=== Exercise ===
Render every one of the lines below as a JSON list of strings, one string per line, skipping any blank lines and leaving out the picture markers.

=== Data extract ===
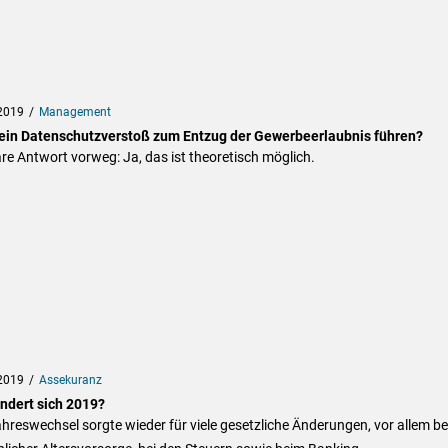
2019
Management
ein Datenschutzverstoß zum Entzug der Gewerbeerlaubnis führen?
are Antwort vorweg: Ja, das ist theoretisch möglich.
2019
Assekuranz
ndert sich 2019?
hreswechsel sorgte wieder für viele gesetzliche Änderungen, vor allem be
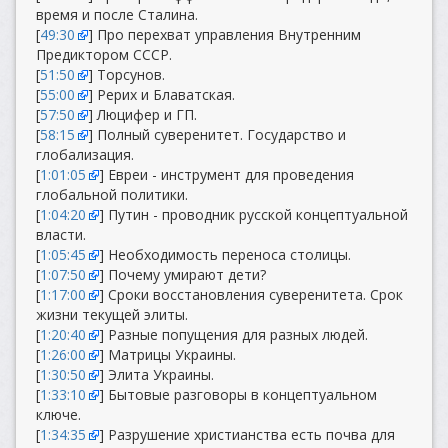
время и после Сталина.
[
49:30
] Про перехват управления Внутренним
Предиктором СССР.
[
51:50
] Торсунов.
[
55:00
] Рерих и Блаватская.
[
57:50
] Люцифер и ГП.
[
58:15
] Полный суверенитет. Государство и
глобализация.
[
1:01:05
] Евреи - инструмент для проведения
глобальной политики.
[
1:04:20
] Путин - проводник русской концептуальной
власти.
[
1:05:45
] Необходимость переноса столицы.
[
1:07:50
] Почему умирают дети?
[
1:17:00
] Сроки восстановления суверенитета. Срок
жизни текущей элиты.
[
1:20:40
] Разные попущения для разных людей.
[
1:26:00
] Матрицы Украины.
[
1:30:50
] Элита Украины.
[
1:33:10
] Бытовые разговоры в концептуальном
ключе.
[
1:34:35
] Разрушение христианства есть почва для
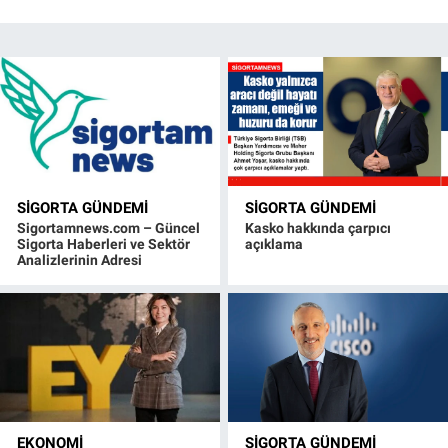
SIGORTA GÜNDEMI
SIGORTA GÜNDEMI
Sigortamnews.com – Güncel
Kasko hakkında çarpıcı
Sigorta Haberleri ve Sektör
açıklama
Analizlerinin Adresi
EKONOMI
SIGORTA GÜNDEMI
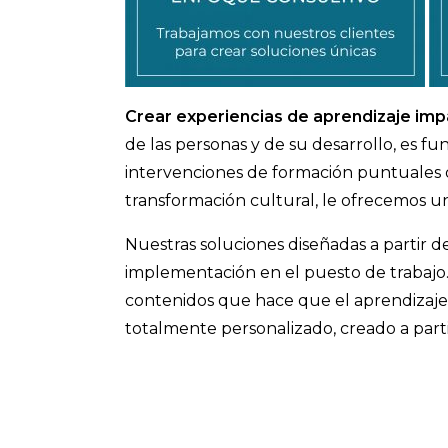
Crear experiencias de aprendizaje imp
de las personas y de su desarrollo, es f
intervenciones de formación puntuales o
transformación cultural, le ofrecemos un
Nuestras soluciones diseñadas a partir de
implementación en el puesto de trabajo
contenidos que hace que el aprendizaj
totalmente personalizado, creado a parti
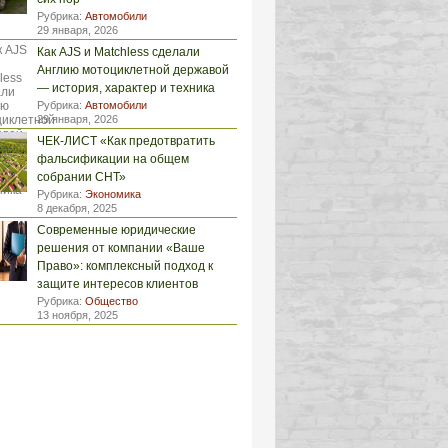
Рубрика:
Автомобили
29 января, 2026
Как AJS и Matchless сделали
Англию мотоциклетной державой
— история, характер и техника
Рубрика:
Автомобили
29 января, 2026
ЧЕК-ЛИСТ «Как предотвратить
фальсификации на общем
собрании СНТ»
Рубрика:
Экономика
8 декабря, 2025
Современные юридические
решения от компании «Ваше
Право»: комплексный подход к
защите интересов клиентов
Рубрика:
Общество
13 ноября, 2025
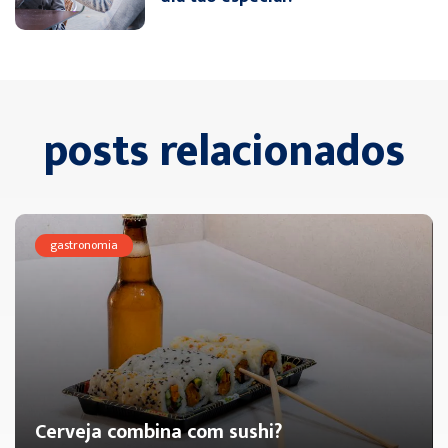
posts relacionados
gastronomia
Cerveja combina com sushi?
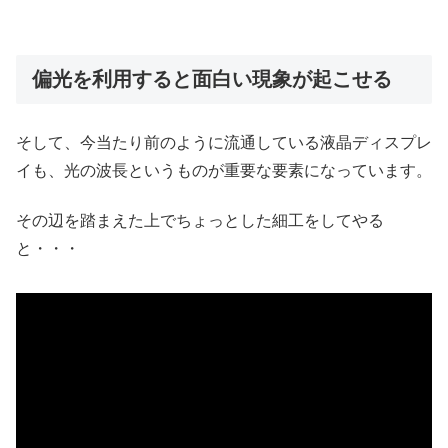
偏光を利用すると面白い現象が起こせる
そして、今当たり前のように流通している液晶ディスプレ
イも、光の波長というものが重要な要素になっています。
その辺を踏まえた上でちょっとした細工をしてやる
と・・・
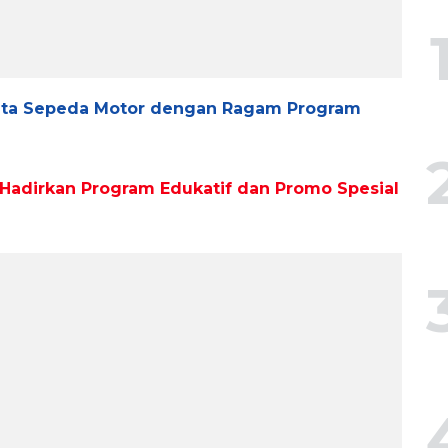
inta Sepeda Motor dengan Ragam Program
 Hadirkan Program Edukatif dan Promo Spesial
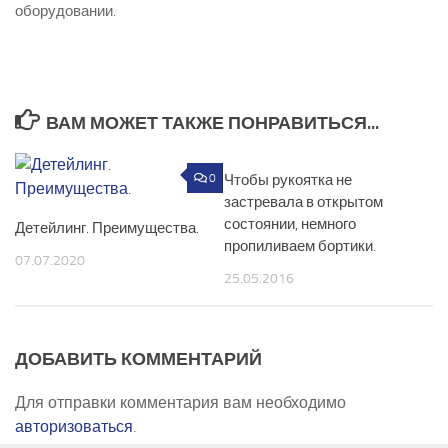
оборудовании.
ВАМ МОЖЕТ ТАКЖЕ ПОНРАВИТЬСЯ...
0
Чтобы рукоятка не
0
застревала в открытом
состоянии, немного
Детейлинг. Преимущества.
пропиливаем бортики.
07.07.2020
25.05.2016
ДОБАВИТЬ КОММЕНТАРИЙ
Для отправки комментария вам необходимо
авторизоваться
.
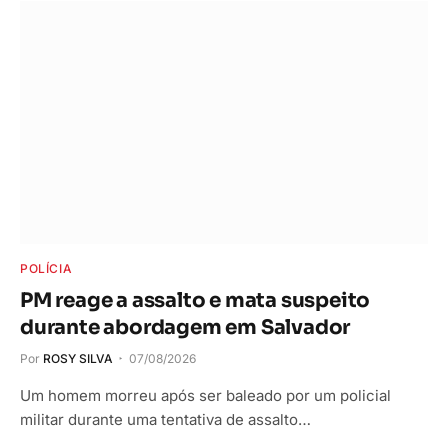
POLÍCIA
PM reage a assalto e mata suspeito
durante abordagem em Salvador
Por
ROSY SILVA
07/08/2026
Um homem morreu após ser baleado por um policial
militar durante uma tentativa de assalto…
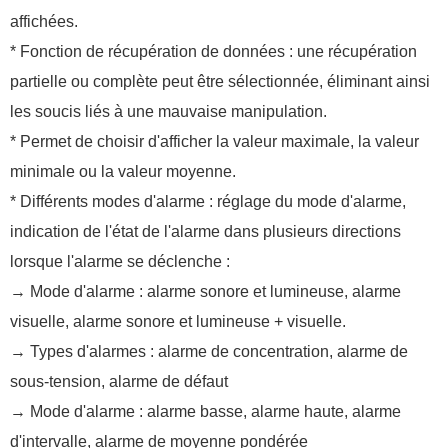
affichées.
* Fonction de récupération de données : une récupération
partielle ou complète peut être sélectionnée, éliminant ainsi
les soucis liés à une mauvaise manipulation.
* Permet de choisir d'afficher la valeur maximale, la valeur
minimale ou la valeur moyenne.
* Différents modes d'alarme : réglage du mode d'alarme,
indication de l'état de l'alarme dans plusieurs directions
lorsque l'alarme se déclenche :
→ Mode d'alarme : alarme sonore et lumineuse, alarme
visuelle, alarme sonore et lumineuse + visuelle.
→ Types d'alarmes : alarme de concentration, alarme de
sous-tension, alarme de défaut
→ Mode d'alarme : alarme basse, alarme haute, alarme
d'intervalle, alarme de moyenne pondérée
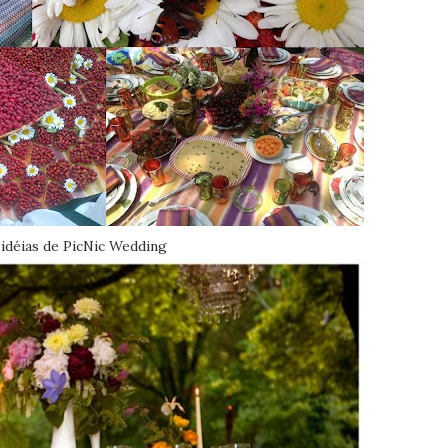
 idéias de PicNic Wedding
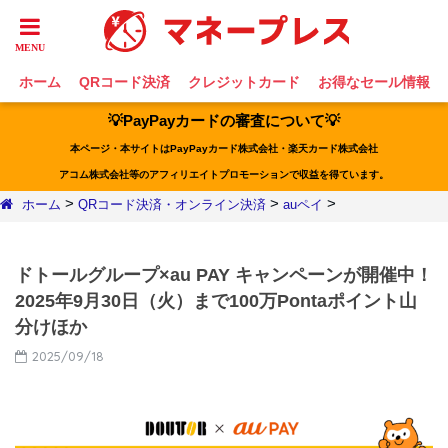
ホーム
QRコード決済
クレジットカード
お得なセール情報
💡PayPayカードの審査について💡
本ページ・本サイトはPayPayカード株式会社・楽天カード株式会社
アコム株式会社等のアフィリエイトプロモーションで収益を得ています。
>
>
>
ホーム
QRコード決済・オンライン決済
auペイ
ドトールグループ×au PAY キャンペーンが開催中！
2025年9月30日（火）まで100万Pontaポイント山
分けほか
2025/09/18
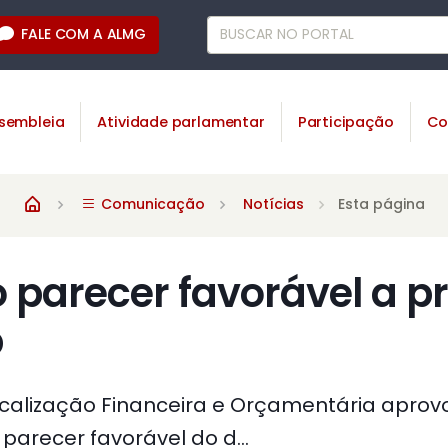
FALE COM A ALMG
sembleia
Atividade parlamentar
Participação
Co
Comunicação
Notícias
Esta página
parecer favorável a pr
b
calização Financeira e Orçamentária aprov
 parecer favorável do d...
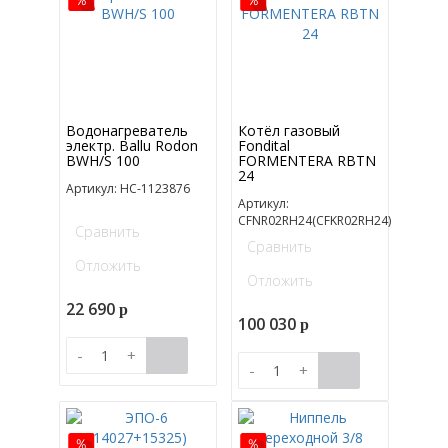
Водонагреватель
Котёл газовый
электр. Ballu Rodon
Fondital
BWH/S 100
FORMENTERA RBTN
24
Артикул: НС-1123876
Артикул:
CFNR02RH24(CFKR02RH24)
Сравнить
Сравнить
Отложить
Отложить
22 690
p
100 030
p
-
+
-
+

=== Reply ===
[
  "2019",
  "Management",
  "ein Datenschutzverstoß zum Entzug der Gewerbeerlaubnis führen?",
  "are Antwort vorweg: Ja, das ist theoretisch möglich.",
  "2019",
  "Assekuranz",
  "ndert sich 2019?",
  "hreswechsel sorgte wieder für viele gesetzliche Änderungen, vor allem be",
  "время и после Сталина.",
  "[",
  "49:30",
  "] Про перехват управления Внутренним",
  "Предиктором СССР.",
  "[",
  "51:50",
  "] Торсунов.",
  "[",
  "55:00",
  "] Рерих и Блаватская.",
  "[",
  "57:50",
  "] Люцифер и ГП.",
  "[",
  "58:15",
  "] Полный суверенитет. Государство и",
  "глобализация.",
  "[",
  "1:01:05",
  "] Евреи - инструмент для проведения",
  "глобальной политики.",
  "[",
  "1:04:20",
  "] Путин - проводник русской концептуальной",
  "власти.",
  "[",
  "1:05:45",
  "] Необходимость переноса столицы.",
  "[",
  "1:07:50",
  "] Почему умирают дети?",
  "[",
  "1:17:00",
  "] Сроки восстановления суверенитета. Срок",
  "жизни текущей элиты.",
  "[",
  "1:20:40",
  "] Разные попущения для разных людей.",
  "[",
  "1:26:00",
  "] Матрицы Украины.",
  "[",
  "1:30:50",
  "] Элита Украины.",
  "[",
  "1:33:10",
  "] Бытовые разговоры в концептуальном",
  "ключе.",
  "[",
  "1:34:35",
  "] Разрушение христианства есть почва для",
  "SIGORTA GÜNDEMI",
  "SIGORTA GÜNDEMI",
  "Sigortamnews.com – Güncel",
  "Kasko hakkında çarpıcı",
  "Sigorta Haberleri ve Sektör",
  "açıklama",
  "Analizlerinin Adresi",
  "EKONOMI",
  "SIGORTA GÜNDEMI",
  "Crear experiencias de aprendizaje imp",
  "de las personas y de su desarrollo, es f",
  "intervenciones de formación puntuales o",
  "transformación cultural, le ofrecemos un",
  "Nuestras soluciones diseñadas a partir de",
  "implementación en el puesto de trabajo",
  "contenidos que hace que el aprendizaj",
  "totalmente personalizado, creado a parti",
  "Рубрика:",
  "Автомобили",
  "29 января, 2026",
  "Как AJS и Matchless сделали",
  "Англию мотоциклетной державой",
  "— история, характер и техника",
  "Рубрика:",
  "Автомобили",
  "29 января, 2026",
  "ЧЕК-ЛИСТ «Как предотвратить",
  "фальсификации на общем",
  "собрании СНТ»",
  "Рубрика:",
  "Экономика",
  "8 декабря, 2025",
  "Современные юридические",
  "решения от компании «Ваше",
  "Право»: комплексный подход к",
  "защите интересов клиентов",
  "Рубрика:",
  "Общество",
  "13 ноября, 2025",
  "posts relacionados",
  "gastronomia",
  "Cerveja combina com sushi?",
  "偏光を利用すると面白い現象が起こせる",
  "そして、今当たり前のように流通している液晶ディスプレ",
  "イも、光の波長というものが重要な要素になっています。",
  "その辺を踏まえた上でちょっとした細工をしてやる",
  "と・・・",
  "inta Sepeda Motor dengan Ragam Program",
  " Hadirkan Program Edukatif dan Promo Spesial",
  "оборудовании.",
  "ВАМ МОЖЕТ ТАКЖЕ ПОНРАВИТЬСЯ...",
  "0",
  "Чтобы рукоятка не",
  "0",
  "застревала в открытом",
  "состоянии, немного",
  "Детейлинг. Преимущества.",
  "пропиливаем бортики.",
  "07.07.2020",
  "25.05.2016",
  "ДОБАВИТЬ КОММЕНТАРИЙ",
  "Для отправки комментария вам необходимо",
  "авторизоваться",
  ".",
  "POLÍCIA",
  "PM reage a assalto e mata suspeito",
  "durante abordagem em Salvador",
  "Por",
  "ROSY SILVA",
  "07/08/2026",
  "Um homem morreu após ser baleado por um policial",
  "militar durante uma tentativa de assalto…",
  "affichées.",
  "* Fonction de récupération de données : une récupération",
  "partielle ou complète peut être sélectionnée, éliminant ainsi",
  "les soucis liés à une mauvaise manipulation.",
  "* Permet de choisir d'afficher la valeur maximale, la valeur",
  "minimale ou la valeur moyenne.",
  "* Différents modes d'alarme : réglage du mode d'alarme,",
  "indication de l'état de l'alarme dans plusieurs directions",
  "lorsque l'alarme se déclenche :",
  "→ Mode d'alarme : alarme sonore et lumineuse, alarme",
  "visuelle, alarme sonore et lumineuse + visuelle.",
  "→ Types d'alarmes : alarme de concentration, alarme de",
  "sous-tension, alarme de défaut",
  "→ Mode d'alarme : alarme basse, alarme haute, alarme",
  "d'intervalle, alarme de moyenne pondérée",
  " idéias de PicNic Wedding",
  "ホーム",
  "QRコード決済",
  "クレジットカード",
  "お得なセール情報",
  "💡PayPayカードの審査について💡",
  "本ページ・本サイトはPayPayカード株式会社・楽天カード株式会社",
  "アコム株式会社等のアフィリエイトプロモーションで収益を得ています。",
  ">",
  ">",
  ">",
  "ホーム",
  "QRコード決済・オンライン決済",
  "auペイ",
  "ドトールグループ×au PAY キャンペーンが開催中！",
  "2025年9月30日（火）まで100万Pontaポイント山",
  "分けほか",
  "2025/09/18",
  "FALE COM A ALMG",
  "sembleia",
  "Atividade parlamentar",
  "Participação",
  "Co",
  "Comunicação",
  "Notícias",
  "Esta página",
  "parecer favorável a pr",
  "b",
  "calização Financeira e Orçamentária aprov",
  " parecer favorável do d...",
  "Водонагреватель",
  "Котёл газовый",
  "электр. Ballu Rodon",
  "Fondital",
  "BWH/S 100",
  "FORMENTERA RBTN",
  "24",
  "Артикул: НС-1123876",
  "Артикул:",
  "CFNR02RH24(CFKR02RH24)",
  "Сравнить",
  "Сравнить",
  "Отложить",
  "Отложить",
  "22 690",
  "p",
  "100 030",
  "p",
  "-",
  "+",
  "-",
  "+"
]